Reproduce every line of the records below word for word, omitting the pictures.

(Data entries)
-- BEGIN --
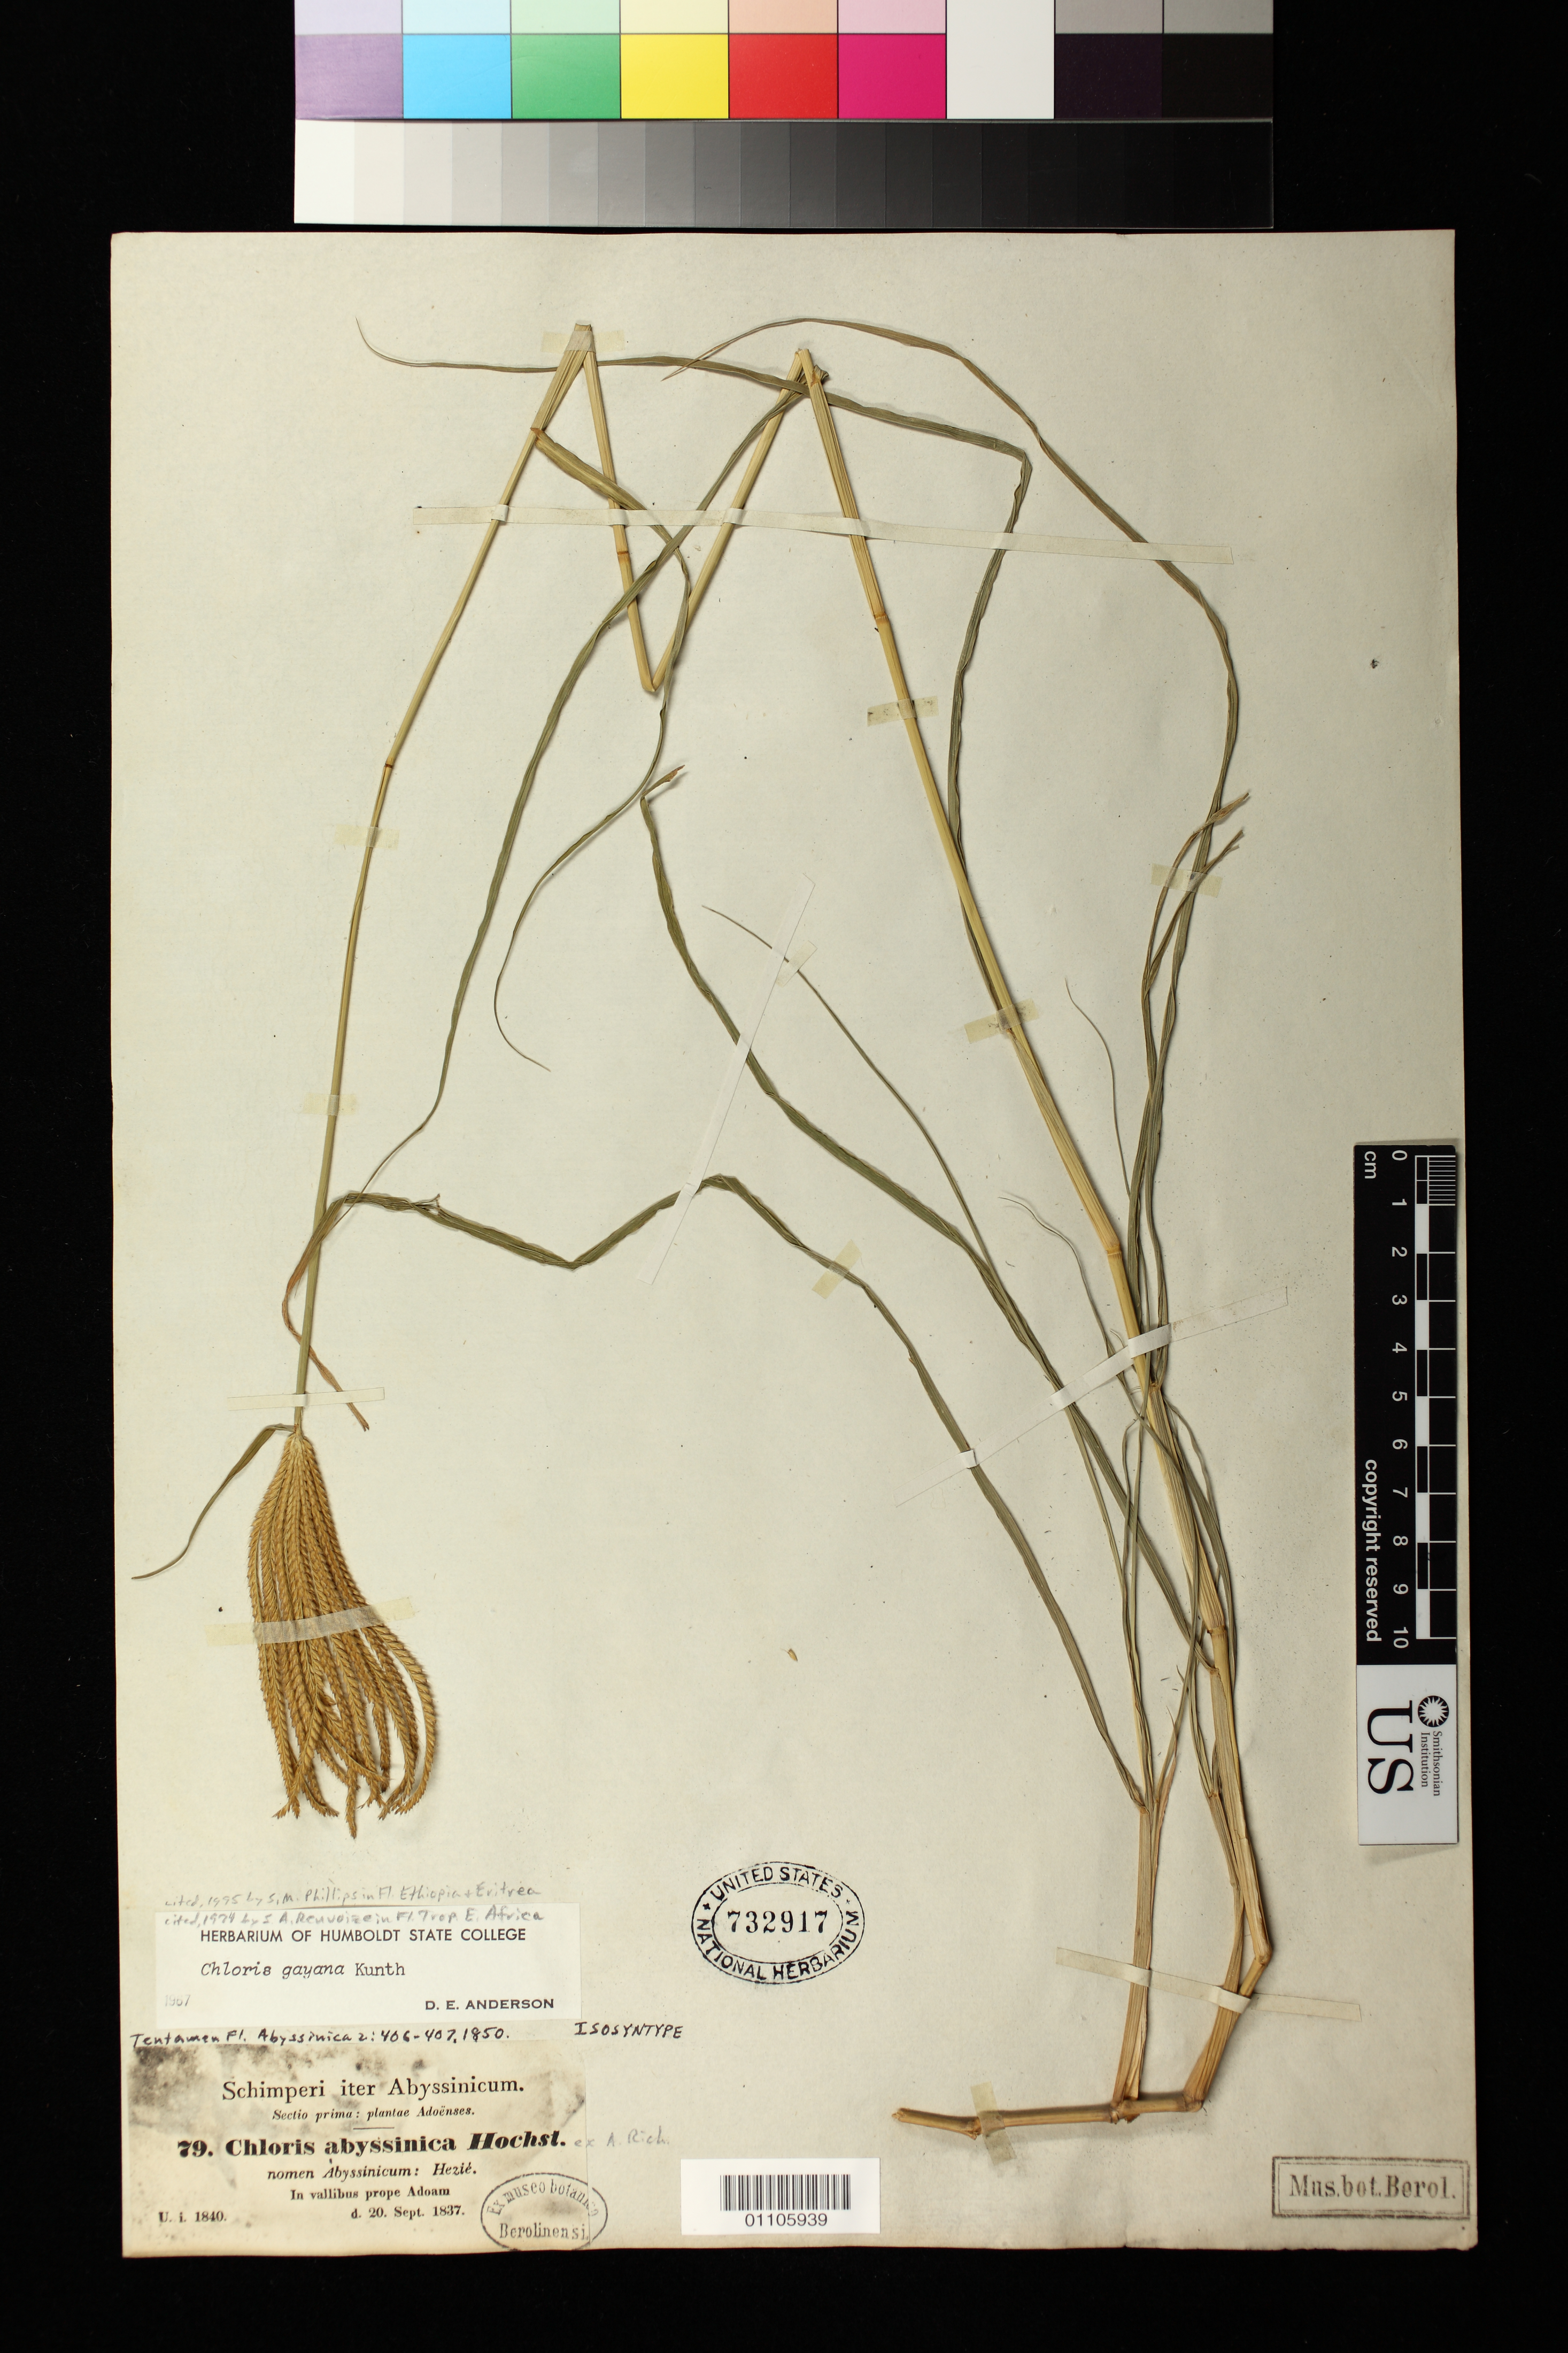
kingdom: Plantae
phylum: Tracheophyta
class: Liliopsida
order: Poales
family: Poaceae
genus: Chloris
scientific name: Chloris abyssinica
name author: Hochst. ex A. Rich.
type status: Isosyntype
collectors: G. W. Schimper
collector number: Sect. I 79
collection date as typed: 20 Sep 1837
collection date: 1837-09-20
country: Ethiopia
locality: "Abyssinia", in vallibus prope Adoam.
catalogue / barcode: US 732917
-- END --
- **Written reply**:
kingdom: Plantae
phylum: Tracheophyta
class: Liliopsida
order: Poales
family: Poaceae
genus: Chloris
scientific name: Chloris abyssinica
name author: Hochst. ex A. Rich.
type status: Isosyntype
collectors: G. W. Schimper
collector number: Sect. I 79
collection date as typed: 20 Sep 1837
collection date: 1837-09-20
country: Ethiopia
locality: "Abyssinia", in vallibus prope Adoam.
catalogue / barcode: US 732917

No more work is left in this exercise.